Page excerpt
● ● ● ● ● ● ●

While the three class actions in Quebec are all against single insurers, the Manitoba class action names at least 10 different insurers, at last count. The problem for that class action will be that it is quite likely that the wordings that the various insurers use will be different, and as such it is likely that even if it is certified, it will have to be split into smaller subclasses, with each subclass containing only those insurers who use substantially similar or identical wordings, so that the interpretation of the relevant provisions can be done in a consistent manner by the court.

In addition, the class action will, in my opinion, need to be bifurcated between liability and damages, as each class member’s calculation of damages will be unique. While this is a barrier that has been overcome in the past, it remains an issue that will have to be dealt with.

With regard to the class actions against ticket sellers and resellers (Ticketmaster and StubHub), one of the big issues will be whether or not the defendants have a force majeure defence. Another issue is that most events are being rescheduled rather than cancelled, and it is entirely possible that a large percentage of the class claimants will have had the opportunity to attend the events for which they bought tickets by the time the action gets to the motion for certification.

In that case, what damage has the ticket buyer suffered? Class counsel may allege that the ticket buyers are entitled to interest on the ticket price for the period of the delay, but at current interest rates, that would be a negligible amount.

● ● ● ● ● ● ●

Transcribed page contents
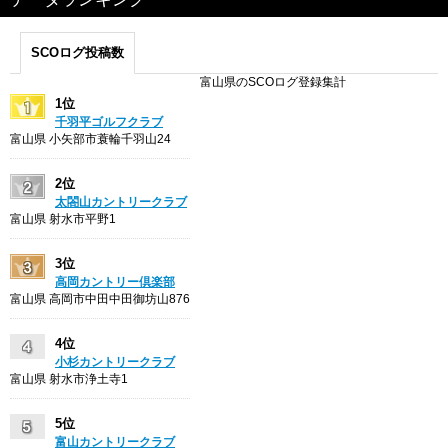
SCOログ投稿数
富山県のSCOログ登録集計
1位
千羽平ゴルフクラブ
富山県 小矢部市蓑輪千羽山24
2位
太閤山カントリークラブ
富山県 射水市平野1
3位
高岡カントリー倶楽部
富山県 高岡市中田中田御坊山876
4位
小杉カントリークラブ
富山県 射水市浄土寺1
5位
富山カントリークラブ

● ● ● ● ● ● ●

Apply what you read
A - According to the class action excerpt, how many insurers does the Manitoba class action name?
B - Please write out the part of the class action excerpt starting with "With regard to" and going on through "a negligible amount.".
C - Resume the class action excerpt after its last sentence.

Exercise responses
A - At least 10 different insurers, at last count.

B -
With regard to the class actions against ticket sellers and resellers (Ticketmaster and StubHub), one of the big issues will be whether or not the defendants have a force majeure defence. Another issue is that most events are being rescheduled rather than cancelled, and it is entirely possible that a large percentage of the class claimants will have had the opportunity to attend the events for which they bought tickets by the time the action gets to the motion for certification.

In that case, what damage has the ticket buyer suffered? Class counsel may allege that the ticket buyers are entitled to interest on the ticket price for the period of the delay, but at current interest rates, that would be a negligible amount.

C -
The various lawsuits against the airlines for failure to refund ticket prices for cancelled flights face similar issues. First, ticket buyers in the various Canadian provinces have different requirements, and travel agents and airlines face different regulations in the different provinces. This will likely mean that a series of subclasses are necessary if a national class action is eventually constituted.

In addition, it may also matter whether a given buyer bought their flight from a travel agent, directly from the airline, or from a travel website. This may again militate in favour of subclasses within each provincial subclass. For example, in Ontario, travel agents are required to offer travel insurance to every client and are required to have written documentation if the traveller declines the insurance.

Should there then be another set of subclasses for those who purchased travel insurance and for those who did not? Are those with travel insurance even entitled to a remedy from the airlines? Should they not simply claim on the insurance policy? The answer to this question is complicated by the fact that, apparently, some travel insurers are denying coverage to travellers who were offered a credit instead of a refund and are taking the position that the traveller has not, in that situation, suffered a “loss” pursuant to the policy.

As we can see, this has the potential to be a very unwieldy class action, and that is before we even consider whether or not the airlines have a force majeure defence.

The actions against the long-term care homes are likely the simplest, from class counsel’s perspective. While damages would have to be assessed individually, the liability of each location can likely be assessed on a global basis based on whether its standards and practices met the requisite standard of care. The long-term care home operators, as defendants, are also the most likely of all of the current targets to have an appetite to settle the class actions before a certification motion, given the public relations issues and the widespread nature of the issue for the industry as a whole.

In any event, it will be an interesting few years for class action defence counsel and for the insurers involved in these matters.

Mikel Pearce has spent his entire career servicing the insurance industry, both as in-house counsel and in private practice. At Strigberger, Brown, Armstrong LLP, Pearce provides services to clients on both defence and coverage issues on a variety of specialty lines insurance products, including cyber and privacy, errors and omissions, directors and officers and general and product liability.